🤖 AI Summary
To address identity tracking inconsistencies in alpine, ski jumping, and freestyle skiing—caused by high-speed motion, large pose variations, occlusions, and snow-fog interference—this paper proposes ReID-SAM, a unified tracking framework integrating the SAMURAI tracker, OSNet-based re-identification module, and YOLOv11 (or STARK) detector, augmented with a customized post-processing strategy to suppress ID switches. We pioneer the joint modeling of semantic-aware segmentation and re-identification, significantly enhancing identity consistency across drastic pose changes and partial occlusions. Evaluated on the SkiTB benchmark, ReID-SAM achieves an F1-score of 0.870 and sets new state-of-the-art performance on all three sub-tasks.

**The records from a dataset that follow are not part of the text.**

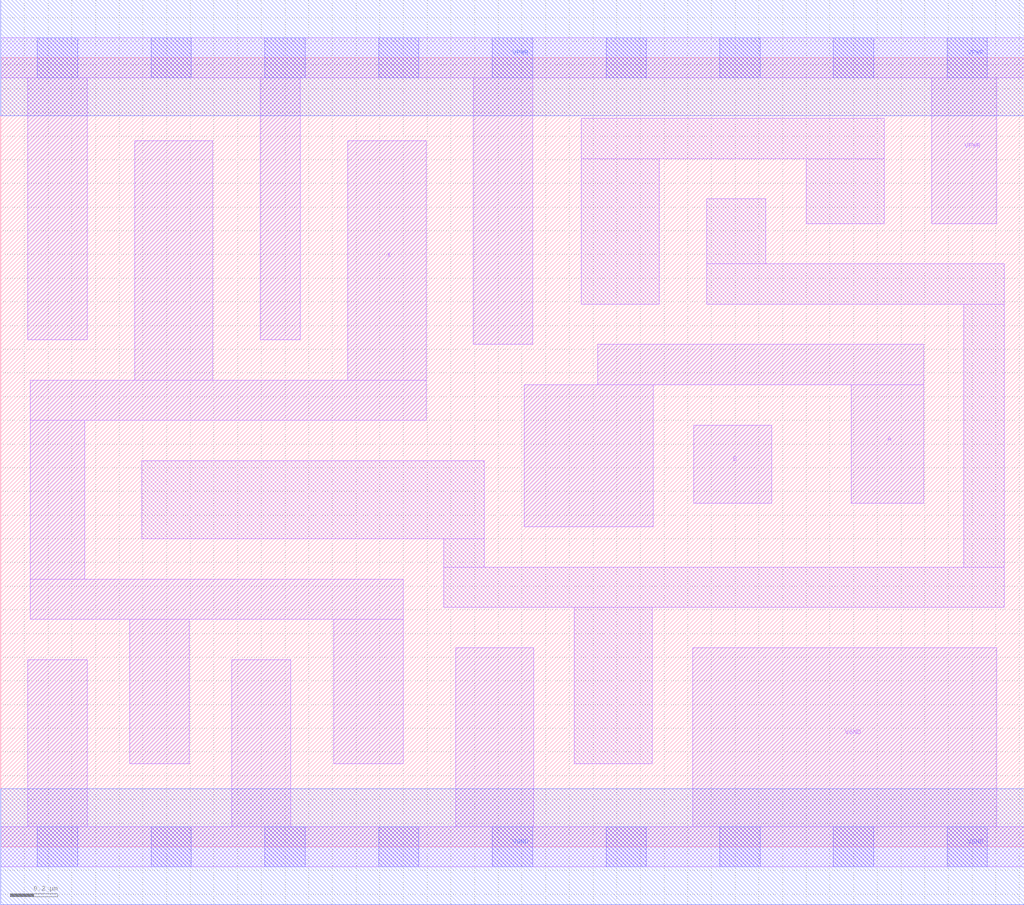
<source format=lef>
# Copyright 2020 The SkyWater PDK Authors
#
# Licensed under the Apache License, Version 2.0 (the "License");
# you may not use this file except in compliance with the License.
# You may obtain a copy of the License at
#
#     https://www.apache.org/licenses/LICENSE-2.0
#
# Unless required by applicable law or agreed to in writing, software
# distributed under the License is distributed on an "AS IS" BASIS,
# WITHOUT WARRANTIES OR CONDITIONS OF ANY KIND, either express or implied.
# See the License for the specific language governing permissions and
# limitations under the License.
#
# SPDX-License-Identifier: Apache-2.0

VERSION 5.7 ;
  NAMESCASESENSITIVE ON ;
  NOWIREEXTENSIONATPIN ON ;
  DIVIDERCHAR "/" ;
  BUSBITCHARS "[]" ;
UNITS
  DATABASE MICRONS 200 ;
END UNITS
MACRO sky130_fd_sc_ms__or2_4
  CLASS CORE ;
  SOURCE USER ;
  FOREIGN sky130_fd_sc_ms__or2_4 ;
  ORIGIN  0.000000  0.000000 ;
  SIZE  4.320000 BY  3.330000 ;
  SYMMETRY X Y ;
  SITE unit ;
  PIN A
    ANTENNAGATEAREA  0.471000 ;
    DIRECTION INPUT ;
    USE SIGNAL ;
    PORT
      LAYER li1 ;
        RECT 2.210000 1.350000 2.755000 1.950000 ;
        RECT 2.520000 1.950000 3.895000 2.120000 ;
        RECT 3.590000 1.450000 3.895000 1.950000 ;
    END
  END A
  PIN B
    ANTENNAGATEAREA  0.471000 ;
    DIRECTION INPUT ;
    USE SIGNAL ;
    PORT
      LAYER li1 ;
        RECT 2.925000 1.450000 3.255000 1.780000 ;
    END
  END B
  PIN X
    ANTENNADIFFAREA  1.082100 ;
    DIRECTION OUTPUT ;
    USE SIGNAL ;
    PORT
      LAYER li1 ;
        RECT 0.125000 0.960000 1.700000 1.130000 ;
        RECT 0.125000 1.130000 0.355000 1.800000 ;
        RECT 0.125000 1.800000 1.795000 1.970000 ;
        RECT 0.545000 0.350000 0.795000 0.960000 ;
        RECT 0.565000 1.970000 0.895000 2.980000 ;
        RECT 1.405000 0.350000 1.700000 0.960000 ;
        RECT 1.465000 1.970000 1.795000 2.980000 ;
    END
  END X
  PIN VGND
    DIRECTION INOUT ;
    USE GROUND ;
    PORT
      LAYER li1 ;
        RECT 0.000000 -0.085000 4.320000 0.085000 ;
        RECT 0.115000  0.085000 0.365000 0.790000 ;
        RECT 0.975000  0.085000 1.225000 0.790000 ;
        RECT 1.920000  0.085000 2.250000 0.840000 ;
        RECT 2.920000  0.085000 4.205000 0.840000 ;
      LAYER mcon ;
        RECT 0.155000 -0.085000 0.325000 0.085000 ;
        RECT 0.635000 -0.085000 0.805000 0.085000 ;
        RECT 1.115000 -0.085000 1.285000 0.085000 ;
        RECT 1.595000 -0.085000 1.765000 0.085000 ;
        RECT 2.075000 -0.085000 2.245000 0.085000 ;
        RECT 2.555000 -0.085000 2.725000 0.085000 ;
        RECT 3.035000 -0.085000 3.205000 0.085000 ;
        RECT 3.515000 -0.085000 3.685000 0.085000 ;
        RECT 3.995000 -0.085000 4.165000 0.085000 ;
      LAYER met1 ;
        RECT 0.000000 -0.245000 4.320000 0.245000 ;
    END
  END VGND
  PIN VPWR
    DIRECTION INOUT ;
    USE POWER ;
    PORT
      LAYER li1 ;
        RECT 0.000000 3.245000 4.320000 3.415000 ;
        RECT 0.115000 2.140000 0.365000 3.245000 ;
        RECT 1.095000 2.140000 1.265000 3.245000 ;
        RECT 1.995000 2.120000 2.245000 3.245000 ;
        RECT 3.930000 2.630000 4.205000 3.245000 ;
      LAYER mcon ;
        RECT 0.155000 3.245000 0.325000 3.415000 ;
        RECT 0.635000 3.245000 0.805000 3.415000 ;
        RECT 1.115000 3.245000 1.285000 3.415000 ;
        RECT 1.595000 3.245000 1.765000 3.415000 ;
        RECT 2.075000 3.245000 2.245000 3.415000 ;
        RECT 2.555000 3.245000 2.725000 3.415000 ;
        RECT 3.035000 3.245000 3.205000 3.415000 ;
        RECT 3.515000 3.245000 3.685000 3.415000 ;
        RECT 3.995000 3.245000 4.165000 3.415000 ;
      LAYER met1 ;
        RECT 0.000000 3.085000 4.320000 3.575000 ;
    END
  END VPWR
  OBS
    LAYER li1 ;
      RECT 0.595000 1.300000 2.040000 1.630000 ;
      RECT 1.870000 1.010000 4.235000 1.180000 ;
      RECT 1.870000 1.180000 2.040000 1.300000 ;
      RECT 2.420000 0.350000 2.750000 1.010000 ;
      RECT 2.450000 2.290000 2.780000 2.905000 ;
      RECT 2.450000 2.905000 3.730000 3.075000 ;
      RECT 2.980000 2.290000 4.235000 2.460000 ;
      RECT 2.980000 2.460000 3.230000 2.735000 ;
      RECT 3.400000 2.630000 3.730000 2.905000 ;
      RECT 4.065000 1.180000 4.235000 2.290000 ;
  END
END sky130_fd_sc_ms__or2_4

</source>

This work delivers a more robust and practical end-to-end visual tracking solution for winter sports analytics.
📝 Abstract
This report introduces ReID-SAM, a novel model developed for the SkiTB Challenge that addresses the complexities of tracking skier appearance. Our approach integrates the SAMURAI tracker with a person re-identification (Re-ID) module and advanced post-processing techniques to enhance accuracy in challenging skiing scenarios. We employ an OSNet-based Re-ID model to minimize identity switches and utilize YOLOv11 with Kalman filtering or STARK-based object detection for precise equipment tracking. When evaluated on the SkiTB dataset, ReID-SAM achieved a state-of-the-art F1-score of 0.870, surpassing existing methods across alpine, ski jumping, and freestyle skiing disciplines. These results demonstrate significant advancements in skier tracking accuracy and provide valuable insights for computer vision applications in winter sports.